A phone number and a jingle in one. How easy, she thought.
"I should have never called them," she said now. When she called 1-800-411 PAIN (we’ll just call it 411 Pain), she assumed she was calling a lawyer referral service. She was referred to an attorney, but she was sent directly to Florida Injury, a pain clinic, where a paralegal, not an attorney, met her.
She said she was told by both the attorney and the clinic to return for daily treatments for ten days and, after that, three to four times a week.
"I’m more frustrated because I was led to believe they were going to help me, and now I have more debt,” Rodriguez said.
She has more debt because the treatment at Florida Injury exhausted her $10,000 of personal injury protection (PIP) in just over two months. PIP is required in every auto insurance policy in Florida.
By the time her coverage was exhausted, the law firm that 411 Pain referred her to told Rodriguez she had no case. The other driver had no bodily injury coverage that she could sue for.
"They waited until I wracked up almost $15,000 in chiropractor treatment," Rodriguez said.
Now she’s left $5,000 in the hole to foot the rest of her medical bills. Her story sounds familiar to Maria and Jessica Velez of Kissimmee. They called 411 Pain after an accident, too. They, too, were referred to a lawyer, but sent directly to Florida Injury.
"They told me I had to be there for three to four months before I could start a case," said Maria Velez.
The women, however, stopped going when they felt better. Jessica said her attorney urged to continue treatment.
"If I wanted to continue the case I had to go to the therapy for four months, even if I was feeling better," she recalls the lawyer telling her.
Local 6 has been investigating the relationships between the lawyers, the pain clinics, and the referral services.
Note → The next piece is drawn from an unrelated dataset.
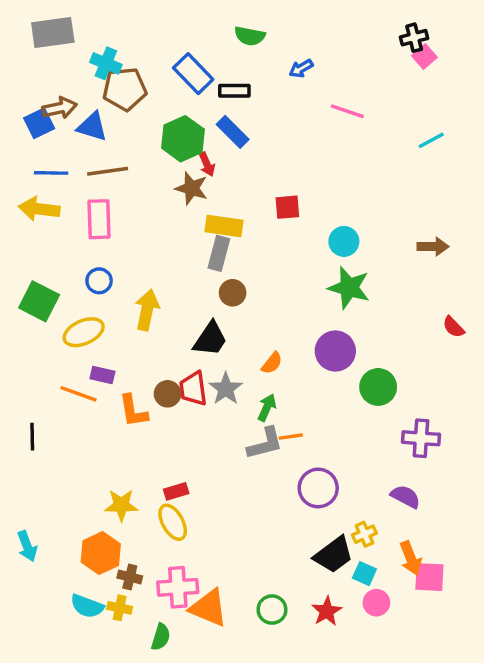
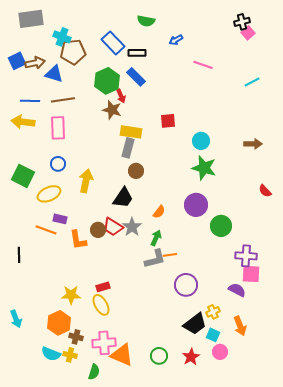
blue square: (39, 123) -> (17, 61), moved
red trapezoid: (193, 389) -> (113, 227), turned -50
pink square: (429, 577) -> (251, 274), moved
State business records reveal a very clear relationship between Robert Lewin, who runs 411 Pain, and Kimberly Russo, who runs Florida Injury. Their names not only appear on their own businesses, but on each other’s as well.
That might explain why all the women were sent to Florida Injury after calling 411 Pain.
Local 6 found a 411 Pain van parked at the Orlando headquarters of Florida Injury, and followed the van as it seemingly transported individuals from the clinic to homes throughout the area.
No one from Florida Injury or 411 Pain responded to inquiries about their business practices. An attorney representing Florida Injury did explain that 411 Pain is a business that sells off territories, like franchises, to medical clinics.
Consequently, when an accident victim calls the 411 Pain lawyer referral service, that call essentially goes to a pain clinic hotline.
"Florida consumers deserve better than this," said the state’s Chief Financial Officer Jeff Atwater.
He’s called for the Florida Bar to take action against referral services like Ask Gary and 411 Pain that don't disclose their for profit relationships with lawyers and clinics.
"I think they should be banned," he said. "Those of us who are responsible for getting to the bottom of insurance fraud are going to leave no stone unturned to find out anywhere the scoundrels exist, and you can assume they exist everywhere. And we’re going to find them."
Atwater is not alone in his concerns. Florida Attorney General Pam Bondi's office has launched an investigation into 411 Pain.
"Our office reviews all the complaints and determines whether to open an investigation," says Jenn Meale, of the Attorney General’s office. "And we’re currently investigating 411 Pain for violations of Florida’s Deceptive and Unfair Trade Practices Act."
That’s exactly what Rodriguez has suspected about the referral service.